=== Begin Enclosure ===
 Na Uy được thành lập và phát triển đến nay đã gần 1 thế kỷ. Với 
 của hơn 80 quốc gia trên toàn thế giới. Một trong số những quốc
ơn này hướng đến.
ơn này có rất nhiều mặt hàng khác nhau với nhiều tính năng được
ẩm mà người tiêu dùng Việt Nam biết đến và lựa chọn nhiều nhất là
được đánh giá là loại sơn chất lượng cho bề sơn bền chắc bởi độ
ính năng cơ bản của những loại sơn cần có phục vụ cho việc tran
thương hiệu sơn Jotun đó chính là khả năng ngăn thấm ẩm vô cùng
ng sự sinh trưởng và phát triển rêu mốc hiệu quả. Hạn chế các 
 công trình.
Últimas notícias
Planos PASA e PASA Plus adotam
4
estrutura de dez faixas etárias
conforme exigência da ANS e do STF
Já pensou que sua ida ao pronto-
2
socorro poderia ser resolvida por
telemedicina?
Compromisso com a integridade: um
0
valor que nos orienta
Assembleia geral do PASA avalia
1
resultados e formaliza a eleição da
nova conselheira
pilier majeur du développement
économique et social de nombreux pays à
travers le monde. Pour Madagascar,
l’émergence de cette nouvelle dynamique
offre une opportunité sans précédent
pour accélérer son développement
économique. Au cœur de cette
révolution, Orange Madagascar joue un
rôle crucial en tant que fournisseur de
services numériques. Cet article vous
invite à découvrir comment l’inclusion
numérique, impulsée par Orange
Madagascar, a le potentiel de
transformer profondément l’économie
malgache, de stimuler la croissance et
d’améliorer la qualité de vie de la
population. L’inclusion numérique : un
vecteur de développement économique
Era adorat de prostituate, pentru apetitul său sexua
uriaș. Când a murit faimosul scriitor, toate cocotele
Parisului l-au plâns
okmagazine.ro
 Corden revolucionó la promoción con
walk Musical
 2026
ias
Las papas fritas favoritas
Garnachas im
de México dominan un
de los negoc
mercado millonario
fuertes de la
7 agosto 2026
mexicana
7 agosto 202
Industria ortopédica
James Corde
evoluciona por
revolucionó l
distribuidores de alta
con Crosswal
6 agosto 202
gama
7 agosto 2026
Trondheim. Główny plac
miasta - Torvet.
=== End Enclosure ===
=== Begin Enclosure ===
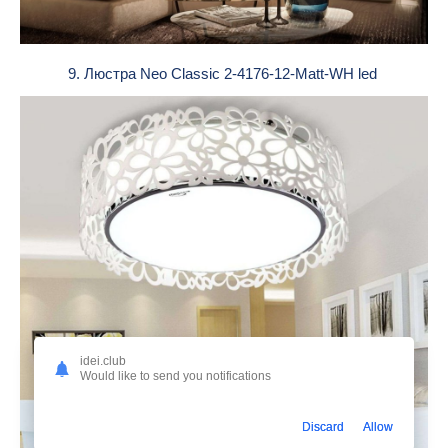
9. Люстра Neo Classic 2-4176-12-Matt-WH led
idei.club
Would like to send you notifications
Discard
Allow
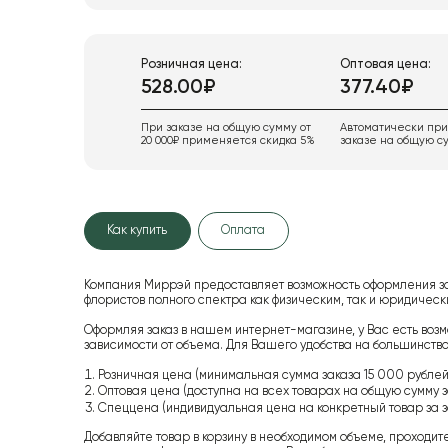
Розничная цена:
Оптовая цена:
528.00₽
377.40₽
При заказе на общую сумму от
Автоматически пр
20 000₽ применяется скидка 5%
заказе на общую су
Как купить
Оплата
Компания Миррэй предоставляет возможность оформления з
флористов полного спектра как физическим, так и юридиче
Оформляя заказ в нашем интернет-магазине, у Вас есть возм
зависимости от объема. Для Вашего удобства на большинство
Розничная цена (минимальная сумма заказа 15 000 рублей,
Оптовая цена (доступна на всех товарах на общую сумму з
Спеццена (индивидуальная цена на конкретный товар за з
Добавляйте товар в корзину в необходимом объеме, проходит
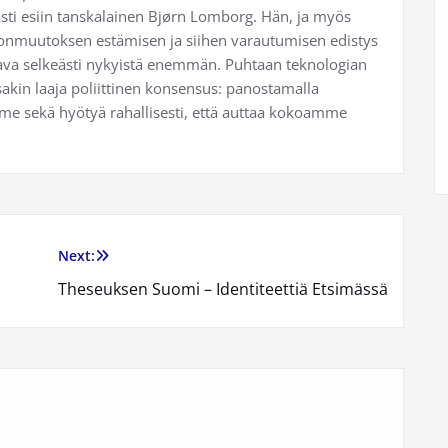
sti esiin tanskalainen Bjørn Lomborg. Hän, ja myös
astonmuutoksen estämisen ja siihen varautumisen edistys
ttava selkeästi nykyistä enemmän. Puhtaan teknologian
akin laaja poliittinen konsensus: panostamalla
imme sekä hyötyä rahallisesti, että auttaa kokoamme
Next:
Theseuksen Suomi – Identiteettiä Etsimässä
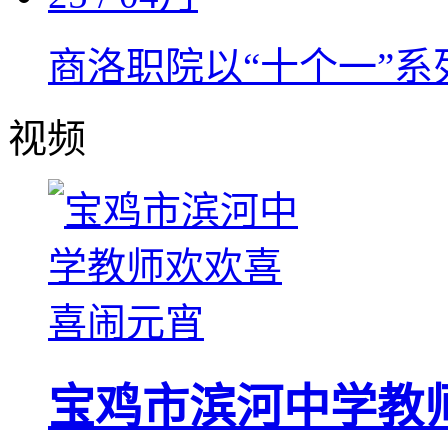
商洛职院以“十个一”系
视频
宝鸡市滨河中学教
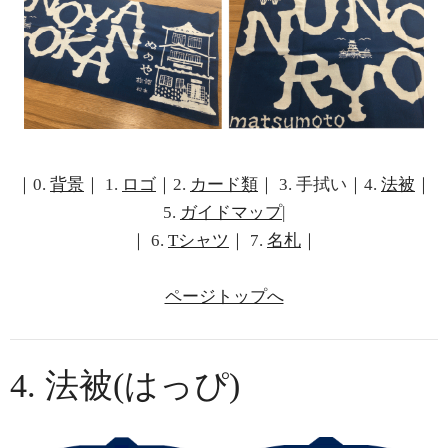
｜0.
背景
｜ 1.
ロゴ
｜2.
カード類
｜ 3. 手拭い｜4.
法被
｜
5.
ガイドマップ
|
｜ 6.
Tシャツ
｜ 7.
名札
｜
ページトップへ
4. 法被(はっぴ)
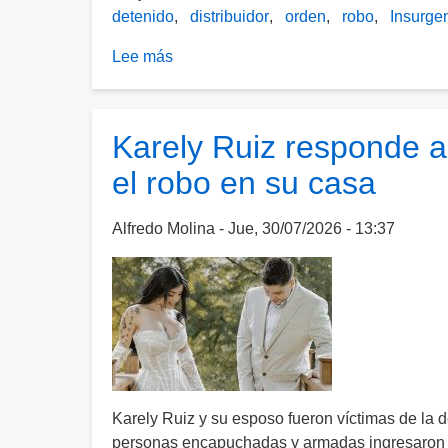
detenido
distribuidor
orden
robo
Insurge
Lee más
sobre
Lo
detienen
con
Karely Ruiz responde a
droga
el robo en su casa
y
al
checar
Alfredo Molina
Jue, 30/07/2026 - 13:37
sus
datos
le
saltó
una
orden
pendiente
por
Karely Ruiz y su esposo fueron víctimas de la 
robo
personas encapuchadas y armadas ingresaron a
=== End Enclosure ===
• YOUR INSTRUCTIONS
Reproduce, character for character, the lines of the items above, from the line containing "Na Uy được thành" up to and including the line containing "pour accélérer son développement".

• FINISHED TASK
 Na Uy được thành lập và phát triển đến nay đã gần 1 thế kỷ. Với 
 của hơn 80 quốc gia trên toàn thế giới. Một trong số những quốc
ơn này hướng đến.
ơn này có rất nhiều mặt hàng khác nhau với nhiều tính năng được
ẩm mà người tiêu dùng Việt Nam biết đến và lựa chọn nhiều nhất là
được đánh giá là loại sơn chất lượng cho bề sơn bền chắc bởi độ
ính năng cơ bản của những loại sơn cần có phục vụ cho việc tran
thương hiệu sơn Jotun đó chính là khả năng ngăn thấm ẩm vô cùng
ng sự sinh trưởng và phát triển rêu mốc hiệu quả. Hạn chế các 
 công trình.
Últimas notícias
Planos PASA e PASA Plus adotam
4
estrutura de dez faixas etárias
conforme exigência da ANS e do STF
Já pensou que sua ida ao pronto-
2
socorro poderia ser resolvida por
telemedicina?
Compromisso com a integridade: um
0
valor que nos orienta
Assembleia geral do PASA avalia
1
resultados e formaliza a eleição da
nova conselheira
pilier majeur du développement
économique et social de nombreux pays à
travers le monde. Pour Madagascar,
l’émergence de cette nouvelle dynamique
offre une opportunité sans précédent
pour accélérer son développement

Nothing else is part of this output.